Plaintiffs argue that the allegations in the complaint concerning OMC's relationships to defendant companies are sufficient to permit them to conduct full discovery in order to attempt to prove those allegations. (Pl. Mem. at 8.) Defendants respond that plaintiffs have not alleged specific facts which would enable them to pierce the corporate veil, and that therefore plaintiffs are not entitled to any discovery into the corporate relationships alleged nor into the decision to shut down OMC's facilities.

Defendants' argument is unpersuasive because the standard for veil piercing does not govern claims arising under the WARN Act. Rather, the question is more simply whether plaintiffs have alleged facts about defendants' corporate structure and the decision to shut down the OMC plants and effect mass layoffs which, if true, would entitle them to relief against these defendants under WARN. As to some of the defendants, that standard is met.

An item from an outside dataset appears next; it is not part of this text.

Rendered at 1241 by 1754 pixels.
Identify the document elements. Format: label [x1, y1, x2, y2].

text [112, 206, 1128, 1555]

II. The Worker Adjustment and Retraining Notification Act

WARN requires employers to give sixty days' notice to their employees before mass layoffs or plant closings. 29 U.S.C. § 2101. It was enacted in the wake of numerous plant closings in the 1970s and 1980s, in order to soften the blow of job loss to workers and their families by providing some advance notice to allow for transition time to different employment. See Hotel Employees & Rest. Employees Int'l Union Local 54 v. Elsinore Shore Assocs., 173 F.3d 175 (3d Cir.1999). A principal enforcement mechanism of the Act permits employees to seek damages from their employer in federal court in an amount equivalent to sixty days' pay and fringe benefits when the employer fails to give proper notice of a mass layoff. 29 U.S.C. § 2104(a).

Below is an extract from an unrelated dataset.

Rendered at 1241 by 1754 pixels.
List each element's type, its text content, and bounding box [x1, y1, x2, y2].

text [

There is no question that the complaint alleges a blatant violation of the WARN Act by OMC, committed virtually on Christmas Eve, as if to drive home the company's disdain for its workers as well as for the law. The question presented by this motion to dismiss is whether plaintiffs have alleged specific facts which, if true, are sufficient to show that the companies that owned or controlled a majority interest in OMC are employers of the laid-off employees within the meaning of the Act.